WHAT YOU HAVE TO DO: From the records below, copy each line in which the string "applied" occurs.
►
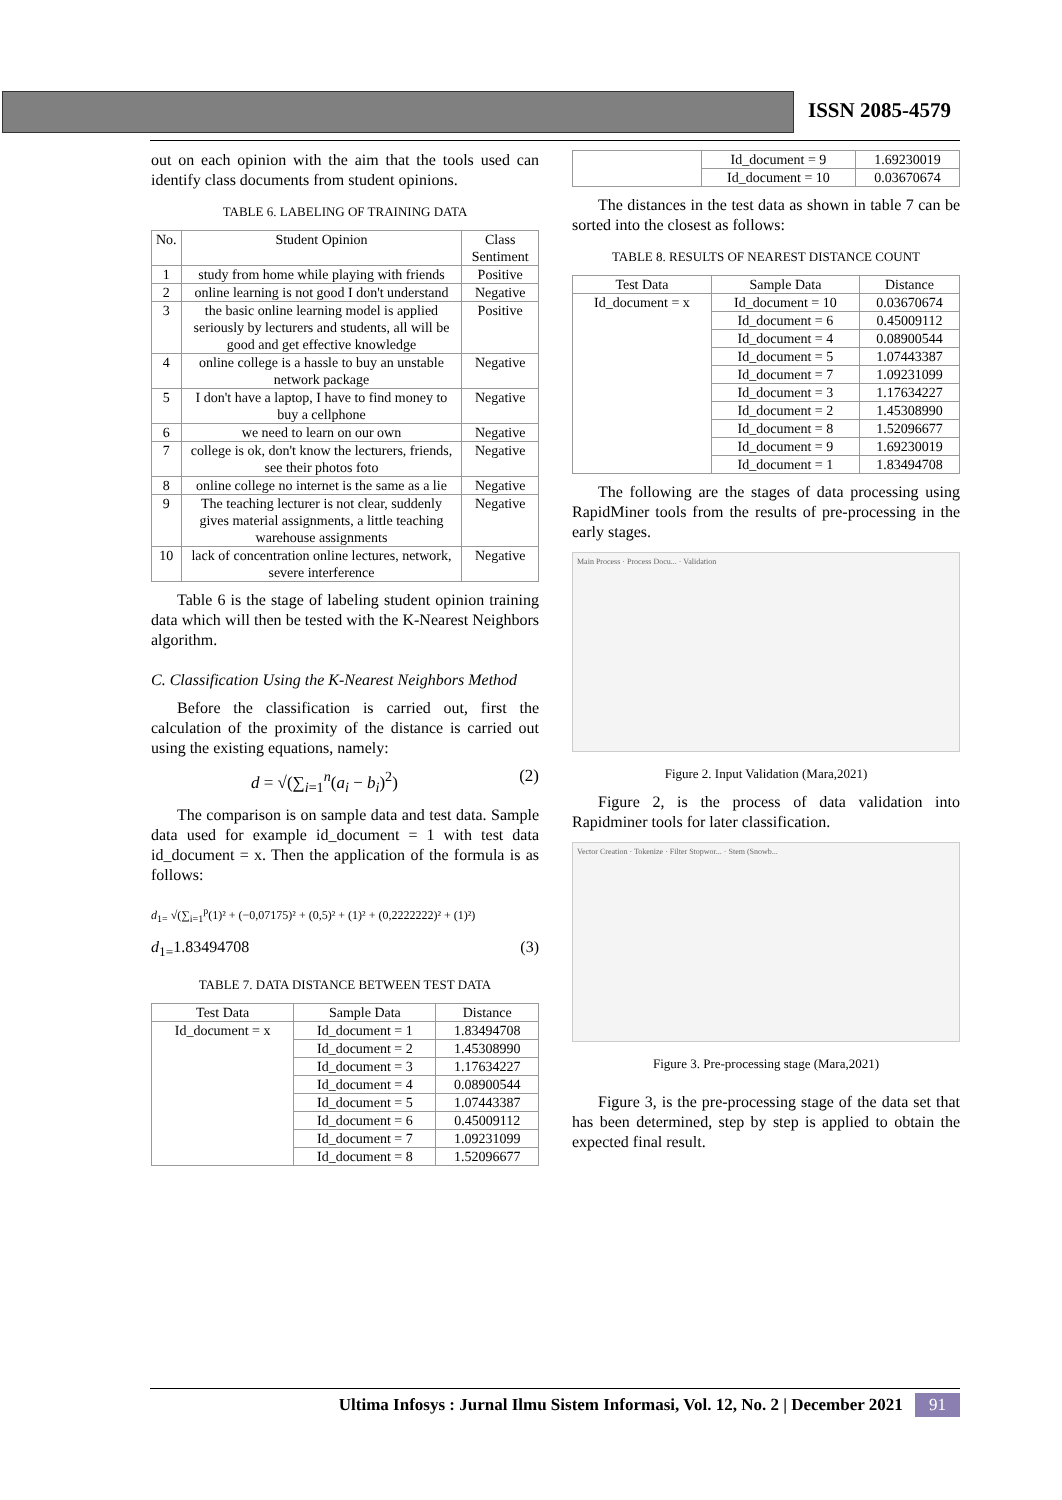ISSN 2085-4579
out on each opinion with the aim that the tools used can identify class documents from student opinions.
TABLE 6. LABELING OF TRAINING DATA
| No. | Student Opinion | Class Sentiment |
| --- | --- | --- |
| 1 | study from home while playing with friends | Positive |
| 2 | online learning is not good I don't understand | Negative |
| 3 | the basic online learning model is applied seriously by lecturers and students, all will be good and get effective knowledge | Positive |
| 4 | online college is a hassle to buy an unstable network package | Negative |
| 5 | I don't have a laptop, I have to find money to buy a cellphone | Negative |
| 6 | we need to learn on our own | Negative |
| 7 | college is ok, don't know the lecturers, friends, see their photos foto | Negative |
| 8 | online college no internet is the same as a lie | Negative |
| 9 | The teaching lecturer is not clear, suddenly gives material assignments, a little teaching warehouse assignments | Negative |
| 10 | lack of concentration online lectures, network, severe interference | Negative |
Table 6 is the stage of labeling student opinion training data which will then be tested with the K-Nearest Neighbors algorithm.
C. Classification Using the K-Nearest Neighbors Method
Before the classification is carried out, first the calculation of the proximity of the distance is carried out using the existing equations, namely:
d = √(∑<sub>i=1</sub><sup>n</sup>(a<sub>i</sub> − b<sub>i</sub>)<sup>2</sup>) (2)
The comparison is on sample data and test data. Sample data used for example id_document = 1 with test data id_document = x. Then the application of the formula is as follows:
d<sub>1=</sub> √(∑<sub>i=1</sub><sup>p</sup>(1)² + (−0,07175)² + (0,5)² + (1)² + (0,2222222)² + (1)²)
d<sub>1=</sub>1.83494708 (3)
TABLE 7. DATA DISTANCE BETWEEN TEST DATA
| Test Data | Sample Data | Distance |
| --- | --- | --- |
| Id_document = x | Id_document = 1 | 1.83494708 |
| | Id_document = 2 | 1.45308990 |
| | Id_document = 3 | 1.17634227 |
| | Id_document = 4 | 0.08900544 |
| | Id_document = 5 | 1.07443387 |
| | Id_document = 6 | 0.45009112 |
| | Id_document = 7 | 1.09231099 |
| | Id_document = 8 | 1.52096677 |
| | Id_document = 9 | 1.69230019 |
| | Id_document = 10 | 0.03670674 |
The distances in the test data as shown in table 7 can be sorted into the closest as follows:
TABLE 8. RESULTS OF NEAREST DISTANCE COUNT
| Test Data | Sample Data | Distance |
| --- | --- | --- |
| Id_document = x | Id_document = 10 | 0.03670674 |
| | Id_document = 6 | 0.45009112 |
| | Id_document = 4 | 0.08900544 |
| | Id_document = 5 | 1.07443387 |
| | Id_document = 7 | 1.09231099 |
| | Id_document = 3 | 1.17634227 |
| | Id_document = 2 | 1.45308990 |
| | Id_document = 8 | 1.52096677 |
| | Id_document = 9 | 1.69230019 |
| | Id_document = 1 | 1.83494708 |
The following are the stages of data processing using RapidMiner tools from the results of pre-processing in the early stages.
Main Process · Process Docu... · Validation
Figure 2. Input Validation (Mara,2021)
Figure 2, is the process of data validation into Rapidminer tools for later classification.
Vector Creation · Tokenize · Filter Stopwor... · Stem (Snowb...
Figure 3. Pre-processing stage (Mara,2021)
Figure 3, is the pre-processing stage of the data set that has been determined, step by step is applied to obtain the expected final result.
Ultima Infosys : Jurnal Ilmu Sistem Informasi, Vol. 12, No. 2 | December 2021 91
◄
ANSWER TO THIS TASK:
| 3 | the basic online learning model is applied seriously by lecturers and students, all will be good and get effective knowledge | Positive |
Figure 3, is the pre-processing stage of the data set that has been determined, step by step is applied to obtain the expected final result.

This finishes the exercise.